La perspective de mon café, le désir d’écrire.
Que sont devenus vos rêves d’enfant ?
Pianiste concertiste, danseuse étoile, cavalière sur le dos de Black Beauty… eh bien, je suis devenue poète ! Je l’étais sans doute déjà dans l’œuf.
A quoi avez-vous renoncez ?
J’ai dû renoncer à un amour lorsque j’étais très jeune, un homme qui était marié et très pieux – nous nous sommes aimés pourtant.
D’où venez-vous ?
Du parc de St Cloud et de la forêt de Fausses-reposes qui bordent la ville où j’habitais enfant.
Qu’avez-vous reçu en héritage ?
La capacité de m’émerveiller, que je tiens de ma mère merveilleuse.
Un petit plaisir – quotidien ou non ?
Le goûter.
Comment définissez-vous votre poétique ?
Libre et audacieuse, très incarnée et sensible. Marginale.
Quelle la première image qui vous interpella ?
Celle de L’extase de St Thérèse, du Bernin (en tout cas c’est celle qui s’impose à moi, là, maintenant).
Et votre première lecture ?
“Fiançailles” de Hermann Hesse. Trouvé toute seule, à l’instinct, dans ma bibliothèque de quartier, je devais avoir 16 ans.

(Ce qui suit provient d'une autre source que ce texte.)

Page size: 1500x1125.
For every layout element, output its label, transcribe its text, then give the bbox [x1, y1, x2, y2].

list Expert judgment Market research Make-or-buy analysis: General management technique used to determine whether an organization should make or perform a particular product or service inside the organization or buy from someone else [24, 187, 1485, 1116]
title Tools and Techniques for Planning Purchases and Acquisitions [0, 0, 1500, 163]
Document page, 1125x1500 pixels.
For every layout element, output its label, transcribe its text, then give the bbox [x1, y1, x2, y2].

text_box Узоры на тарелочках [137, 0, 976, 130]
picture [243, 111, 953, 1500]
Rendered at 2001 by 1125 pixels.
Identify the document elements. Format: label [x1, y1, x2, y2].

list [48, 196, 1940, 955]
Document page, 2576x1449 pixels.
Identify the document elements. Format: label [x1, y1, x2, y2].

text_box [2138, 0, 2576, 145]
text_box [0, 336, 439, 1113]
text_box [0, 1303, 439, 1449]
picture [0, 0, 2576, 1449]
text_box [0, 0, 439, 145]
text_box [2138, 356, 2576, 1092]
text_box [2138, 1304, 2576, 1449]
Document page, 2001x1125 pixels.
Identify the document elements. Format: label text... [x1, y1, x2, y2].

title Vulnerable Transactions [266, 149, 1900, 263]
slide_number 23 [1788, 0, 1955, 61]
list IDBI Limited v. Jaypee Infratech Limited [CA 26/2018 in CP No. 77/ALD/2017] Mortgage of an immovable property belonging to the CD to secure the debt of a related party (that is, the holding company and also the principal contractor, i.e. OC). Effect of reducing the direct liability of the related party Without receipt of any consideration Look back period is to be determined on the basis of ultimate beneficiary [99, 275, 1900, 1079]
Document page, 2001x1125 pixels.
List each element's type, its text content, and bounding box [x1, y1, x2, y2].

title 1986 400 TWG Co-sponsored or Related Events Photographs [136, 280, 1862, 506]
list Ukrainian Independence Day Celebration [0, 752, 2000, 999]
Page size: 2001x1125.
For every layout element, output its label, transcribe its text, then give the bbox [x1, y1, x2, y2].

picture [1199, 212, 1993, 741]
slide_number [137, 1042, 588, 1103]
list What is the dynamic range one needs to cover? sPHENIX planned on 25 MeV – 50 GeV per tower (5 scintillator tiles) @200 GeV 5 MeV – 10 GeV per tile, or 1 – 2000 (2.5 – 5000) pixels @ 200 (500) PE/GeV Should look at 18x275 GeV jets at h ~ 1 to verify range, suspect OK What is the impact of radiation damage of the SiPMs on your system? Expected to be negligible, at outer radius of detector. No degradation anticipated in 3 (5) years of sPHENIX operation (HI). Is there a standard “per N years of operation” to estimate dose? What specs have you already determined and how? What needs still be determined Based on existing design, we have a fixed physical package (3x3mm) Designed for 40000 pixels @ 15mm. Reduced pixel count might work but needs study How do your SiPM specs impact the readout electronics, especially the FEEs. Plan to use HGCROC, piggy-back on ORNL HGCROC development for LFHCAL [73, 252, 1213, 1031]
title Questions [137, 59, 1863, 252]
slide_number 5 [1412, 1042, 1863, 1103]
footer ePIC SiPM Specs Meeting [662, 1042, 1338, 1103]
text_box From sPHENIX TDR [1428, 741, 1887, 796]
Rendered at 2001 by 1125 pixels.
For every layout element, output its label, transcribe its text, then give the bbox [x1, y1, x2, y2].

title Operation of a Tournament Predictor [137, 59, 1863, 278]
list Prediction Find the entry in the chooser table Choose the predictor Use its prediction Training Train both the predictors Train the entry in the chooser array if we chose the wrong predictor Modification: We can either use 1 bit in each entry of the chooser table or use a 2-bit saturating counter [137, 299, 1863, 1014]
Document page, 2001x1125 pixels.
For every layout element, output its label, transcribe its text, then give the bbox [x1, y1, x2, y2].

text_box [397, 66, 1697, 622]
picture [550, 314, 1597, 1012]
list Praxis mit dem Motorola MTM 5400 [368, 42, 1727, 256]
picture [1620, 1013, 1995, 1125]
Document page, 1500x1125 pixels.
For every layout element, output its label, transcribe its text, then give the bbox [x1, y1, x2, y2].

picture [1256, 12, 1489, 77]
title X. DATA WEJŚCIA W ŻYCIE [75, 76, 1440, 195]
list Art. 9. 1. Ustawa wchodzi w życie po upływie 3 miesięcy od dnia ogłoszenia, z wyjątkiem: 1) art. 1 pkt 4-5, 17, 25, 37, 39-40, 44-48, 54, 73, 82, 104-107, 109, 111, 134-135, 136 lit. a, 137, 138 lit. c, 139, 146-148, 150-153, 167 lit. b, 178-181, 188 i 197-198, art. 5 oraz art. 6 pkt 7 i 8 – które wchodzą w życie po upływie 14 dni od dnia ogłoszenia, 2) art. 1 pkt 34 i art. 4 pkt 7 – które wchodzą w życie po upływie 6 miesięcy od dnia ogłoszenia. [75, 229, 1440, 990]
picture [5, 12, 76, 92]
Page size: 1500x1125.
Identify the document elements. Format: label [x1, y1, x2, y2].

Quelles musiques écoutez-vous ?
La musique classique, avec une prédilection pour les œuvres pour piano (ce goût pour la musique de chambre hérité de mon père). Et sinon, plutôt du pop-rock anglais (grande fan de David Bowie depuis mes 15 ans), et toute musique susceptible de m’embarquer.
Quel est le livre que vous aimez relire ?
Je relis peu – la première expérience forte étant définitive, je ne veux pas risquer d’être déçue. Henri Bosco et les livres d’horreur de Graham Masterton font exceptions.
Quel film vous fait pleurer ?
Ah, je suis une spectatrice très empathique. “Sur la route de Madison”, sans doute à cause de cet amour renoncé, et beau.
Quand vous vous regardez dans le miroir qui voyez-vous ?
Une femme dans la force de l’âge, pleine d’inquiétude et de combativité.
A qui n’avez-vous jamais osé écrire ?
Je n’ai jamais eu froid aux yeux. De ce fait, je ne me suis pas privée d’écrire aux écrivain/es que j’admirais. A commencer par Claude Seignolle, à qui j’avais envoyé une rose rouge. Ce qui a donné lieu à une relation par téléphone tout à fait délicieuse. Merci Eric (Dussert) de m’avoir donné son adresse à l’époque !
Quel(le) ville ou lieu a pour vous valeur de mythe ?
Arnouville (ma maison d’enfance et d’écriture aujourd’hui vendue). Trouville, Cabourg, Esbly (villes liées à mon enfance libre). La Chérade, lieu-dit en Creuse, qui a particulièrement nourri mon imaginaire. Et chacun de mes « campements d’écriture » qui sont des lieux reculés devenus sacrés dans la nature. J’en parle comme d’incrustations.
Quels sont les artistes ou écrivains dont vous vous sentez la plus proche ?
Les romantiques, les symbolistes, les surréalistes, tous arts confondus. Mes sources.
Qu’aimeriez-vous recevoir pour votre anniversaire ?
Un prix pour mon œuvre. Une grande et belle distinction qui me permettrait de baisser la garde et de m’apaiser, enfin.
Que défendez-vous ?
La cause des femmes et celle des animaux – qui est même combat contre la domination des hommes.
Que vous inspire la phrase de Lacan : « L’Amour c’est donner quelque chose qu’on a pas à quelqu’un qui n’en veut pas » ?
Je ne suis pas fortiche pour commenter ces sortes de formulations pied-de-nez qui veulent tout dire et rien.
Que pensez-vous de celle de Woody Allen : « La question est oui mais quelle était la question ? »
Idem.
Quel est le plus beau compliment qu’on vous ait fait sur votre œuvre ?
Ces mots de Claude Leroy tout dernièrement (le 25/10/24) : « C’est l’histoire de la conjonction de deux charismes, celui d’une femme et celui de son écriture. Une rencontre aussi intense est rare”.
Quelle question ai-je oublié de vous poser ?
Aucune. Merci mille fois, cher Jean-Paul !
Présentation et entretien réalisés par jean-paul gavard-perret, pour lelitteraire.com, 22 octobre 2024.